▶ [DATA RECORDS]:
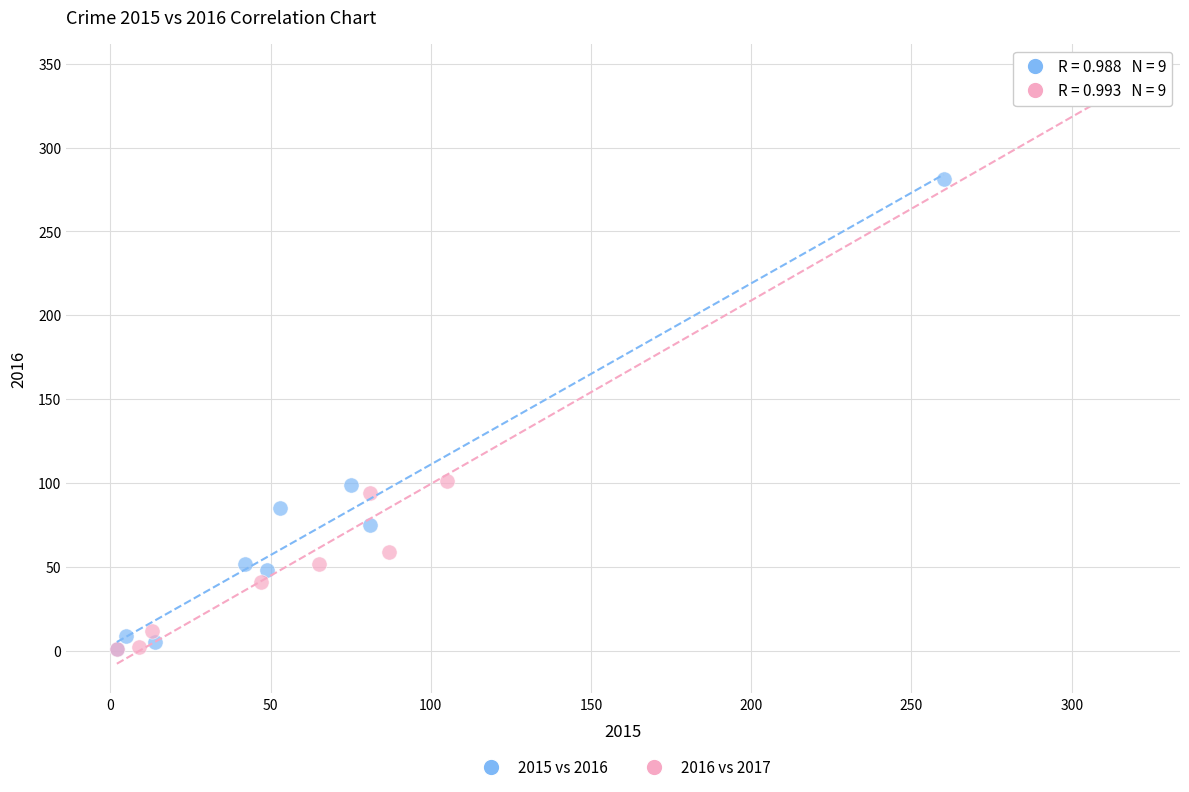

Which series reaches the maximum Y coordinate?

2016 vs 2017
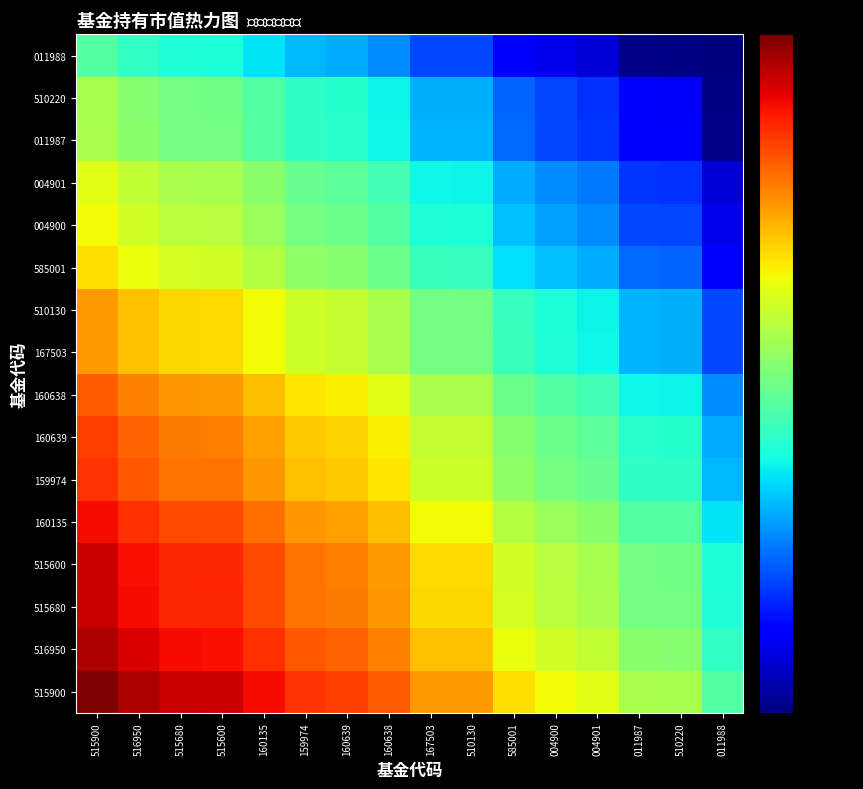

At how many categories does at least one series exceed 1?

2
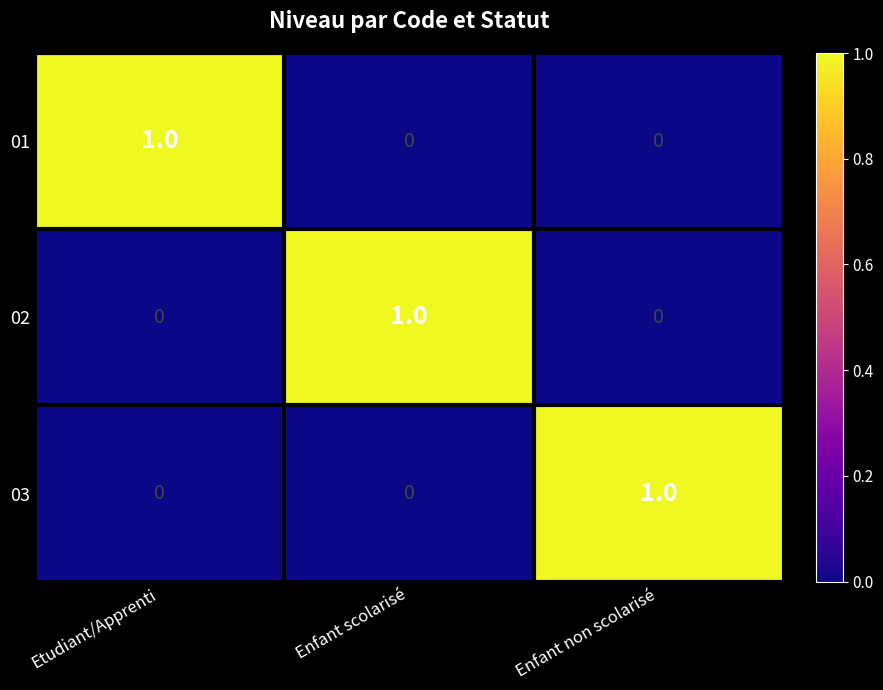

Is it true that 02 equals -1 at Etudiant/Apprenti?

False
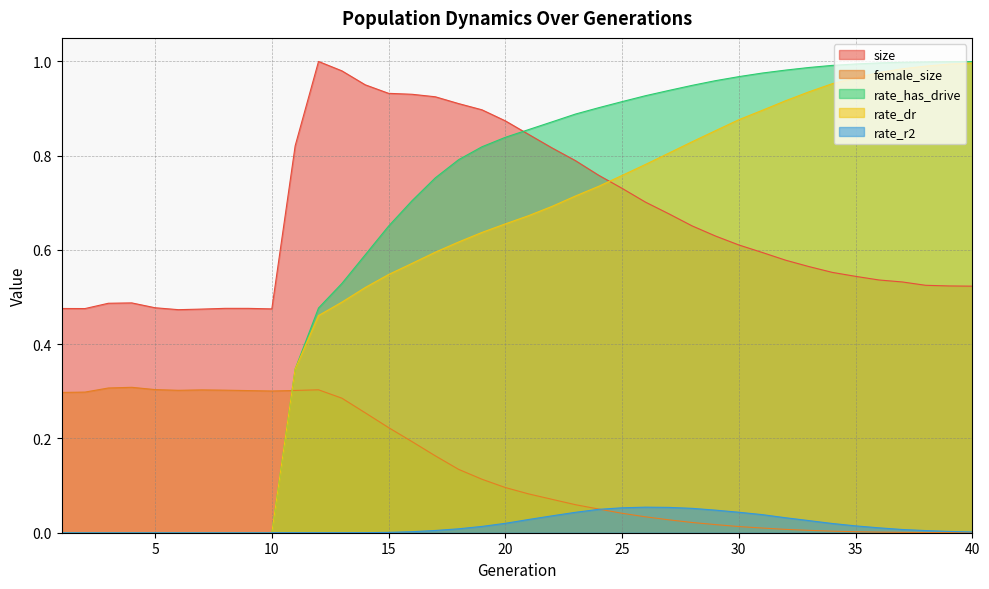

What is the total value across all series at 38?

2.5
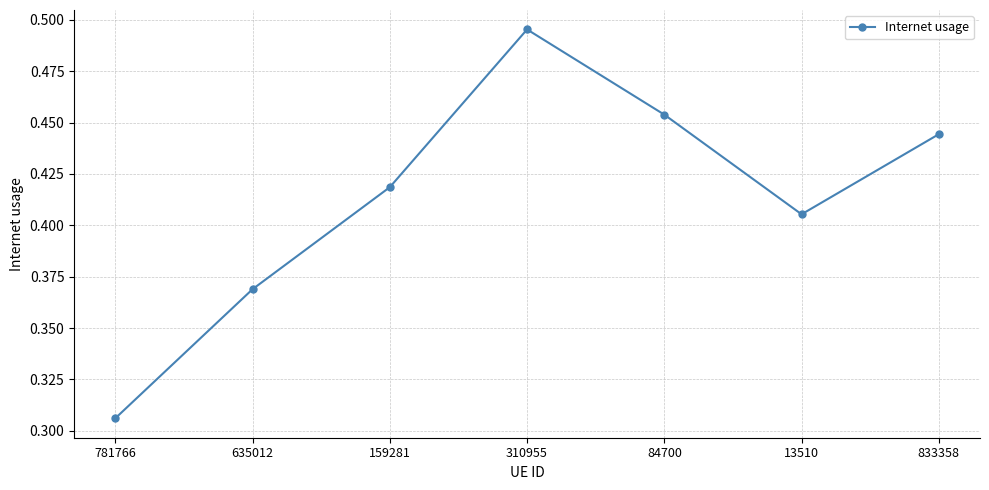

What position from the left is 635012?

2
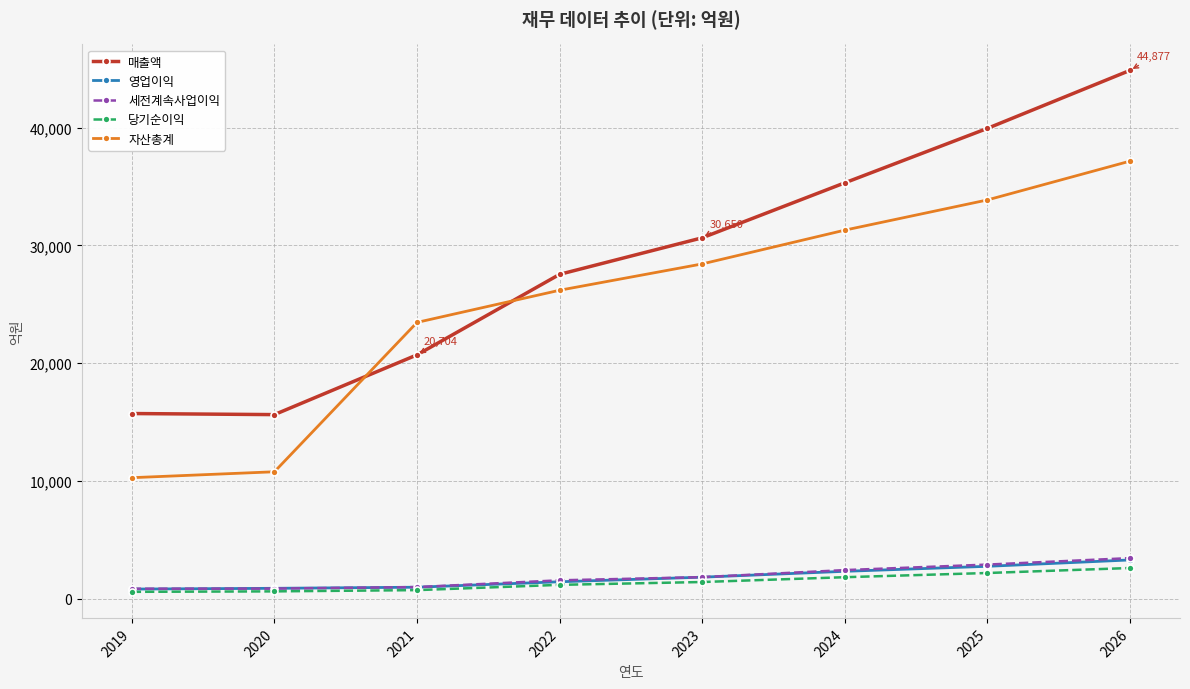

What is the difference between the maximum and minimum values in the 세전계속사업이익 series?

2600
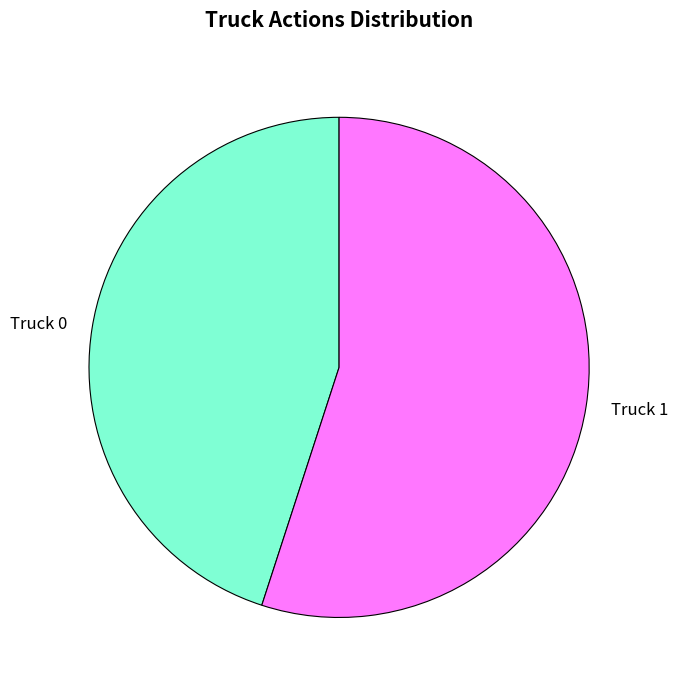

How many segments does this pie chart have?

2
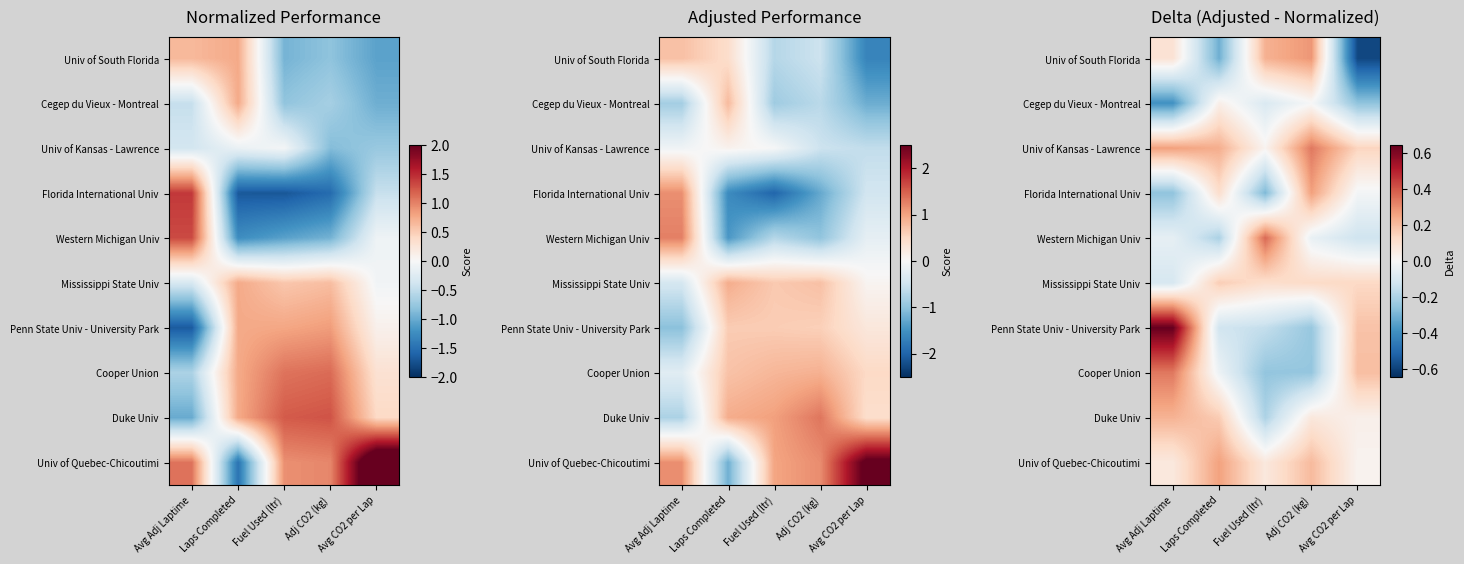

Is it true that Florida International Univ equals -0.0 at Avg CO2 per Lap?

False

▶ [WHAT YOU HAVE TO DO]:
Pull out every line of the entries above that contains the string "true".

▶ [THE ANSWER]:
Is it true that 02 equals -1 at Etudiant/Apprenti?
Is it true that Florida International Univ equals -0.0 at Avg CO2 per Lap?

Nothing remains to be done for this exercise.